En Sıcak Konular

''FAKİR ÜLKELER YÜKSELİŞE GEÇTİ''

24 Mart 2010 11:23 tsi
''FAKİR ÜLKELER YÜKSELİŞE GEÇTİ'' Küresel kriz sonrası dönemde fakir güçlerin yükselişe geçtiğini, Batı’nın düşüşünün hızlandığını belirten Harvardlı tarihçi Ferguson, Osmanlı İmparatorluğu dahil 8 büyük devletin çöküşünde aşırı borçlanmanın rol oynadığını ortaya koydu.

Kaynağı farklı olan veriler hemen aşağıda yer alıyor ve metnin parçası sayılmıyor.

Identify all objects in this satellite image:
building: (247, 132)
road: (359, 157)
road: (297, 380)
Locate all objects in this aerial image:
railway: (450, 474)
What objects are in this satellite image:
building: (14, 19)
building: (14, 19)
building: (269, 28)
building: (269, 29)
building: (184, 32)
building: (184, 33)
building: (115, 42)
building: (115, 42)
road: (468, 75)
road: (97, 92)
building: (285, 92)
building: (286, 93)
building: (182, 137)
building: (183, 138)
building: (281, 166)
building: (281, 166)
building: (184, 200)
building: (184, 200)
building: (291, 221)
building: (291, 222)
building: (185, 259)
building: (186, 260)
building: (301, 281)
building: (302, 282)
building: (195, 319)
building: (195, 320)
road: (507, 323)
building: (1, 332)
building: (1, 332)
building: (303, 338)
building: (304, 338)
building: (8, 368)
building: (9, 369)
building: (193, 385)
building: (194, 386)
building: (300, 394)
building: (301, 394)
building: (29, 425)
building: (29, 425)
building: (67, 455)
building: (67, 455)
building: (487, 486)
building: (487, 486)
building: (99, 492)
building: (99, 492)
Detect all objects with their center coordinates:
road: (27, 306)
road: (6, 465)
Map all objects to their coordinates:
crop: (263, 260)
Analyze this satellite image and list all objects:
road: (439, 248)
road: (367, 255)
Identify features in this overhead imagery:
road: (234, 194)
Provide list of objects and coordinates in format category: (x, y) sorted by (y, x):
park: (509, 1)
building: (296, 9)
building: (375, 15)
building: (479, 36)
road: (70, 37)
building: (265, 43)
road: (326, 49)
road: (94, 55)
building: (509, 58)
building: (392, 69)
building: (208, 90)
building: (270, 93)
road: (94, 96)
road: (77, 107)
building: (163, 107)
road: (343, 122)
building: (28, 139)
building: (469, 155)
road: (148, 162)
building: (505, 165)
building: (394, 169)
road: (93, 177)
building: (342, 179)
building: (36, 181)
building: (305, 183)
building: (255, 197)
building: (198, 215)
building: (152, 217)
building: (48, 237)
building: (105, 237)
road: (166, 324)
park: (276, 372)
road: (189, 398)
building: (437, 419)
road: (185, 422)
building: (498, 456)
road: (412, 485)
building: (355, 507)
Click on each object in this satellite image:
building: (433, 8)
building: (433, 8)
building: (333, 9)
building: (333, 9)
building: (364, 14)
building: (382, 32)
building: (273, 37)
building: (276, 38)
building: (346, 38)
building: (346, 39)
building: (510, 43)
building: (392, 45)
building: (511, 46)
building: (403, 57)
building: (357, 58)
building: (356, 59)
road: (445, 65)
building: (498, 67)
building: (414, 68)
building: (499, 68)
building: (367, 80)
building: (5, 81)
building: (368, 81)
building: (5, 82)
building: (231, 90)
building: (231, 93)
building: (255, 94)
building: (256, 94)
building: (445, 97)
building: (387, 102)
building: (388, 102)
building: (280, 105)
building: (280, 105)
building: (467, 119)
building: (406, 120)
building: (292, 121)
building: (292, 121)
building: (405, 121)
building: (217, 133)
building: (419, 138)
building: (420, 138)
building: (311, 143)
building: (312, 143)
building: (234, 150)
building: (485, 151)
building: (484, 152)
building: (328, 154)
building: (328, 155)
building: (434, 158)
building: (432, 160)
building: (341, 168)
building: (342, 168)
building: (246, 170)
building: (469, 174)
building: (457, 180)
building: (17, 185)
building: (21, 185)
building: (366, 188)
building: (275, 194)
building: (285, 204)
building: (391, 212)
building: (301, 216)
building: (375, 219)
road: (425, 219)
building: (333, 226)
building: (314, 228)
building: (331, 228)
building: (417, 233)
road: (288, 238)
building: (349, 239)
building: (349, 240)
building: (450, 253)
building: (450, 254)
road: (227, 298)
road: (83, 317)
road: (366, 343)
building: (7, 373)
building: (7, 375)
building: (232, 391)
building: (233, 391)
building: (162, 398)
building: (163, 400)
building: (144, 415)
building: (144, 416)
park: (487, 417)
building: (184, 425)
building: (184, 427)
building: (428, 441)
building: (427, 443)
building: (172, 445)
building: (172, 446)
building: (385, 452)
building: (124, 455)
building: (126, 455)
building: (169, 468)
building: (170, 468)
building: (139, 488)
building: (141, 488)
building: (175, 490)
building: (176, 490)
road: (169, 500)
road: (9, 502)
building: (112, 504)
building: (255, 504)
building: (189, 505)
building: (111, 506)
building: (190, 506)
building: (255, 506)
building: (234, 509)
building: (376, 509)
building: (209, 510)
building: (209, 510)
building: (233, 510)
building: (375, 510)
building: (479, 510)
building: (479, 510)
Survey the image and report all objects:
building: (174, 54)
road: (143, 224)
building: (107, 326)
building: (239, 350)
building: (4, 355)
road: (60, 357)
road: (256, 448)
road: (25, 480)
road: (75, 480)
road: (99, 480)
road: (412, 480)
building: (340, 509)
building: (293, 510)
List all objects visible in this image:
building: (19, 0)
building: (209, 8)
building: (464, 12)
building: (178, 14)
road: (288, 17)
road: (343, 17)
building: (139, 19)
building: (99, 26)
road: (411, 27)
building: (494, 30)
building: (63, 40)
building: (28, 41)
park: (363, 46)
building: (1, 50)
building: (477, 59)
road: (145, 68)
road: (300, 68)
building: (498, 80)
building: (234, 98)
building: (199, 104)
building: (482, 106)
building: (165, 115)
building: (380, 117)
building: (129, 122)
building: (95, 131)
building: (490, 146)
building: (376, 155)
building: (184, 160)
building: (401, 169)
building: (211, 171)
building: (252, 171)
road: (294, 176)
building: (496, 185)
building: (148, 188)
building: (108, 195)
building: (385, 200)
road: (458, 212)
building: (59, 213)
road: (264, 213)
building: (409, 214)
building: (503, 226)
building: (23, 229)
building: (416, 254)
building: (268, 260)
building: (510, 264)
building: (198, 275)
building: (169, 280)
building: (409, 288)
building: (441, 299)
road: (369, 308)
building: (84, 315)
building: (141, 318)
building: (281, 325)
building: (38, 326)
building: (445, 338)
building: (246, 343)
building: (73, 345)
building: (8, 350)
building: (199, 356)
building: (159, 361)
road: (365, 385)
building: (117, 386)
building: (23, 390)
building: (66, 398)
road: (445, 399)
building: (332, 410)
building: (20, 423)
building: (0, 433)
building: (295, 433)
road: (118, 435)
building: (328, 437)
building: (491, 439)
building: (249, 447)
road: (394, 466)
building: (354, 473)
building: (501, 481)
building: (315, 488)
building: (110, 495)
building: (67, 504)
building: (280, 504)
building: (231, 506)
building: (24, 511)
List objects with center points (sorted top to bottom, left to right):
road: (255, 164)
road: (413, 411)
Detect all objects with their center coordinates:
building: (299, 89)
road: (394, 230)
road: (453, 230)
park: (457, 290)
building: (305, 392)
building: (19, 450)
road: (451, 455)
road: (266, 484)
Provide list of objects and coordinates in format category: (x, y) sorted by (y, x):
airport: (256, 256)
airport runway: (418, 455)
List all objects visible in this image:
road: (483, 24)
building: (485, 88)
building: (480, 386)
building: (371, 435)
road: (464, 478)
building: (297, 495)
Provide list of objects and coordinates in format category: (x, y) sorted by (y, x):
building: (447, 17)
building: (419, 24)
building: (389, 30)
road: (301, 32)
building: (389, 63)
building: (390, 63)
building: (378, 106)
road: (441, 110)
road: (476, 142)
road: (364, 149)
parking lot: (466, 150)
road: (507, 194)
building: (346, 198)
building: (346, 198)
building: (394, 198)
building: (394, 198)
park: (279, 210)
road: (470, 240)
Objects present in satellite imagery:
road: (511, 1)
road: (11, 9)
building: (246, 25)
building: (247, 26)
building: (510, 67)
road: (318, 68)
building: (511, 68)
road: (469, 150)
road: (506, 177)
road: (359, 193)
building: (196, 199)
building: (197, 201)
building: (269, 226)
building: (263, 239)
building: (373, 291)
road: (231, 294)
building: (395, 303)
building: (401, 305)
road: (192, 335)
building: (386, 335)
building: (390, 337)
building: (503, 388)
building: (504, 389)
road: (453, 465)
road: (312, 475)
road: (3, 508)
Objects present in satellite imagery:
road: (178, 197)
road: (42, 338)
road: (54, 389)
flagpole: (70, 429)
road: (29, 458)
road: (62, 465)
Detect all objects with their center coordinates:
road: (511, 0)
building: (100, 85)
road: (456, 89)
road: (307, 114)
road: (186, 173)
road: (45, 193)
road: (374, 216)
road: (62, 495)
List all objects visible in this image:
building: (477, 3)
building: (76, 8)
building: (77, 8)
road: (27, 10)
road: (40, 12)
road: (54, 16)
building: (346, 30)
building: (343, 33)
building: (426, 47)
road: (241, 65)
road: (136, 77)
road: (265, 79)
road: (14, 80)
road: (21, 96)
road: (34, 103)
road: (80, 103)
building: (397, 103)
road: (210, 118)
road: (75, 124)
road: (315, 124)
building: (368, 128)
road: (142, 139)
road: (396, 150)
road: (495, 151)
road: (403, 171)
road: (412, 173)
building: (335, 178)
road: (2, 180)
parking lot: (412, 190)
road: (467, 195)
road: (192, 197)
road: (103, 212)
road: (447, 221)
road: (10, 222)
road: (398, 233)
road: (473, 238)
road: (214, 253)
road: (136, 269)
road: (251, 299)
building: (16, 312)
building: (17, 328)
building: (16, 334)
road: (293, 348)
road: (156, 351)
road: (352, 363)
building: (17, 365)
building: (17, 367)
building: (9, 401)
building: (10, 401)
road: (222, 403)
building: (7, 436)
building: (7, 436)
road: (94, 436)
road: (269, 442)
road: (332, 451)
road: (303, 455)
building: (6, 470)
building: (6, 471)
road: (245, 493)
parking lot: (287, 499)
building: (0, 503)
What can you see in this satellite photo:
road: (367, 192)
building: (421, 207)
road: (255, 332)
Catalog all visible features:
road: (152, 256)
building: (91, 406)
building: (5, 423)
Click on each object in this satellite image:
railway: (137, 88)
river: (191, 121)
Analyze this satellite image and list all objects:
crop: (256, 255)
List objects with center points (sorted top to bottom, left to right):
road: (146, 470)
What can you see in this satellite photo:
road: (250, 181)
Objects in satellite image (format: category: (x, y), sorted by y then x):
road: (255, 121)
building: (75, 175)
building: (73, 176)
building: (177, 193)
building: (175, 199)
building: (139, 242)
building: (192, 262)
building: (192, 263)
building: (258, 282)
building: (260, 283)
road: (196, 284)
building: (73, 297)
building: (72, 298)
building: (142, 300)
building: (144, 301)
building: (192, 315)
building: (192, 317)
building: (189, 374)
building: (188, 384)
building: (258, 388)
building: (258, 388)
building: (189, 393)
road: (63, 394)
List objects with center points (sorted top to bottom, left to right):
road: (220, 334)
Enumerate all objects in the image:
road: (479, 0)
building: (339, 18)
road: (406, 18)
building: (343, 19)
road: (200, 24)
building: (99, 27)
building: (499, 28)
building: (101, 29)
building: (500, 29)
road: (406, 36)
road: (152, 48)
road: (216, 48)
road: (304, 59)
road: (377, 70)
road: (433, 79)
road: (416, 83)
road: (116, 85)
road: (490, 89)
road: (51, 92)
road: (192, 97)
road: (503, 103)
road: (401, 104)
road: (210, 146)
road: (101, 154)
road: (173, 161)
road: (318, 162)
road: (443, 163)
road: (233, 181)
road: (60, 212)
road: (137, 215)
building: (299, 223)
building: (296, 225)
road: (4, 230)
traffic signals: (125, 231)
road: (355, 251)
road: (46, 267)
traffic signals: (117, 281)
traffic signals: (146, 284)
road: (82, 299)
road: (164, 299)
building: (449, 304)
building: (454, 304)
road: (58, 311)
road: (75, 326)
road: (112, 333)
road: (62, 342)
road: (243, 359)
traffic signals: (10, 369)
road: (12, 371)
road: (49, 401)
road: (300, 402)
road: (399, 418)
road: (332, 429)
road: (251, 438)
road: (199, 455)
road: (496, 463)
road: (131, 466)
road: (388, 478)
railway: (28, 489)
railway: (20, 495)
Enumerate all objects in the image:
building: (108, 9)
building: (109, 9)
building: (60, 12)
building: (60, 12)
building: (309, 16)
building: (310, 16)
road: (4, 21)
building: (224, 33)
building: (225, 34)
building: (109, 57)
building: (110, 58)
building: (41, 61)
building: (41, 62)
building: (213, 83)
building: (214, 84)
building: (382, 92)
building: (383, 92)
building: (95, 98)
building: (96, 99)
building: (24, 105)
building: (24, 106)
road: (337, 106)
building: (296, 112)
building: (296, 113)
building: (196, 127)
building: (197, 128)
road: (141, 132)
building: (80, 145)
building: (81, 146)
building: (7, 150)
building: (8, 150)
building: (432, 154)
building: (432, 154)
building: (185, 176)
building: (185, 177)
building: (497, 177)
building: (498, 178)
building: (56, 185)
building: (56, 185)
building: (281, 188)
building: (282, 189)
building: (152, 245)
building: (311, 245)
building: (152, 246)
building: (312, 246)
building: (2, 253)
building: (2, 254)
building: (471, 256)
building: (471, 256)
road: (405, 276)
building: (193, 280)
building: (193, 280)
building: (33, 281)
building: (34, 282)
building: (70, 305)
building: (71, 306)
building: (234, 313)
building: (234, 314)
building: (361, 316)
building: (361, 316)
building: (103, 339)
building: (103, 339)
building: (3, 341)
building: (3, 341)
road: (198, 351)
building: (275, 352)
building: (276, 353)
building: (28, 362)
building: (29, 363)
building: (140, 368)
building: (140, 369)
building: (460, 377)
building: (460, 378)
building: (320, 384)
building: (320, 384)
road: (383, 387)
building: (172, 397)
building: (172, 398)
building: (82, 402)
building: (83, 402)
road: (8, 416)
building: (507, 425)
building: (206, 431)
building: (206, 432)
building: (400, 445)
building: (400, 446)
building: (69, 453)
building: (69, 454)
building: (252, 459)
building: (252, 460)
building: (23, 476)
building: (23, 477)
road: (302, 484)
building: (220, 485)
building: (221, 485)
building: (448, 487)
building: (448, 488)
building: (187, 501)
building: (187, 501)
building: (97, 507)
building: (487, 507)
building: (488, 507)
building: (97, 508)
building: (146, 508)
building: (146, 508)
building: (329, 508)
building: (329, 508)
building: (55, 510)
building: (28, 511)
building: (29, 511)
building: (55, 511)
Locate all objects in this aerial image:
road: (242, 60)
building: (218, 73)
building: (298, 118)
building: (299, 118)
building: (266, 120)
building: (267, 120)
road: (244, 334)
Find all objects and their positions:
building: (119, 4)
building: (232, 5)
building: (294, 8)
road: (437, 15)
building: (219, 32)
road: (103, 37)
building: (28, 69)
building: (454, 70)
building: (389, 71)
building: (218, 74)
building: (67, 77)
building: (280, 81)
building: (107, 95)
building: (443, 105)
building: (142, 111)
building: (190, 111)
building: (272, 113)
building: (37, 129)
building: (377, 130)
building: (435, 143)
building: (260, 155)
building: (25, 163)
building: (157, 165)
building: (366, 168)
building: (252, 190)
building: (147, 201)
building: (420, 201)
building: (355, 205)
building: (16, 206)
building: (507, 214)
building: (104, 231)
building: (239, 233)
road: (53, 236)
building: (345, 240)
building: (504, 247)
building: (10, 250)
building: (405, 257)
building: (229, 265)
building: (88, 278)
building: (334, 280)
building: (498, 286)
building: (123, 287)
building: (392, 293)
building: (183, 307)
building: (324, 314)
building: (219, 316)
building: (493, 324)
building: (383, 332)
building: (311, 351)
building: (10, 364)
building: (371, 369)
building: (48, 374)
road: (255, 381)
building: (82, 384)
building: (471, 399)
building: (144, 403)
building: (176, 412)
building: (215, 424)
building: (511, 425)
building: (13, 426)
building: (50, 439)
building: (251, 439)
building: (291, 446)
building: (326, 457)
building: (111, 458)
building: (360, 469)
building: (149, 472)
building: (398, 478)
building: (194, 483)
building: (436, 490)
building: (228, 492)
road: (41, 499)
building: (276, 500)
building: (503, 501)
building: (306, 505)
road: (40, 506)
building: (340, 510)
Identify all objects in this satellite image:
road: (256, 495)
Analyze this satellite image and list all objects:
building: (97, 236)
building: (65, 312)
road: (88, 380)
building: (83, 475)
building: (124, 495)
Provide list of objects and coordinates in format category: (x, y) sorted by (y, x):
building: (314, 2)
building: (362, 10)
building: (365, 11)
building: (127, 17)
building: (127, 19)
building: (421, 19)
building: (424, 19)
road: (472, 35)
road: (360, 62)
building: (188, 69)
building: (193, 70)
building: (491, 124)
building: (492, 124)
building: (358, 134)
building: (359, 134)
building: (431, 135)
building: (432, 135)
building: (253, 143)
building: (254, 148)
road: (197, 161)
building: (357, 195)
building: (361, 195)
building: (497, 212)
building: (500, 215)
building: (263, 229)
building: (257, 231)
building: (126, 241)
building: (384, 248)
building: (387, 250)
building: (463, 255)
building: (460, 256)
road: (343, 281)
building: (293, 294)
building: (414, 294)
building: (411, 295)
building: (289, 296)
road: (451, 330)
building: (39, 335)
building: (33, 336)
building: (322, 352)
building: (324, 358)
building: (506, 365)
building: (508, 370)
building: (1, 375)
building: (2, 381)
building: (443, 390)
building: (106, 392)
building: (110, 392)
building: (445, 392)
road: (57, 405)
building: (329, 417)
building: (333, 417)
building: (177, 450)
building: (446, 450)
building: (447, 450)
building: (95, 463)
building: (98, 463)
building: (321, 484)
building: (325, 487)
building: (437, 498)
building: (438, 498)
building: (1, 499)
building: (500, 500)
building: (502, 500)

Dünya tersine dönmeye başladı

Küresel kriz sonrası dönemde fakir güçlerin yükselişe geçtiğini, Batı’nın düşüşünün hızlandığını belirten Harvardlı tarihçi Ferguson, Osmanlı İmparatorluğu dahil 8 büyük devletin çöküşünde aşırı borçlanmanın rol oynadığını ortaya koydu

Dünyanın medeniyetsel bir dönüşüm noktasında olduğunu” savunan Avustralya gazetesi The Sydney Morning Herald, küresel ekonomik krizle birlikte, “Batı’nın düşüşünün hızlandığı ve fakir güçlerin yükselişinin yakınlaştığına dair güçlü işaretler olduğunu” yazdı.
Gazete, Harvard Üniversitesi’nden tarihçi Niall Ferguson’ın Osmanlı Devleti’nin de aşırı borçlanma yüzünden çöktüğü tespitinin günümüze uyarlanabileceği şeklindeki görüşüne de yer verdi. Gazetenin yazısı özetle şöyle:
“Kriz 2008’de patlak verdiğinde dünya iki farklı hızda yürüyen bir ekonomiye sahipti. Yükselen fakir ülkeler son sürat koşarken, Batı’nın zengin ülkeleri ağır bir gezintideydi. Ancak şimdi krizin ciddi safhası atlatıldı. Bu süreç keskinleşti. Önümüzdeki yıllarda daha da keskinleşecek.
Foreign Affairs’in yeni sayısında, Harvard Üniversitesi tarihçisi Niall Ferguson sekiz büyük imparatorluğun çöküşündeki ortak bir özelliği vurguluyor. Roma, Çin İmparatorluğu, Bourbon Fransası, Habsburg Avusturya - Macaristan’ı, Osmanlı Türkiye’si, Romanov Rusya’sı, Britanya ve Sovyetler Birliği’nin çöküşlerinde aşırı borç yüklenmesi rol oynadı.
Ferguson, ABD için aşikar olan sonucu çizmeden önce, “Bu durumu kamu harcamaları ve gelirler arasındaki dengesizlik ile kamu borcunu finanse etmekte yaşanan zorluklar ortaya çıkıyor” diye belirtiyor.

Bütçede derin yaralar var
“ABD 2009 için 1.4 trilyon dolardan fazla bütçe açığı beklerken - GSYİH’nin yaklaşık yüzde 11.2’si ve son 60 yılın en büyük açığı - alarm zilleri çok yüksek sesle çalıyor olmalı. Bu arada kamu borcu önümüzdeki 10 yılda iki katına çıkmaya doğru gidiyor. O borcun faiz ödemelerinin federal gelirlerin yüzde 8’inden yüzde 17’sine fırlayacağı öngörülüyor.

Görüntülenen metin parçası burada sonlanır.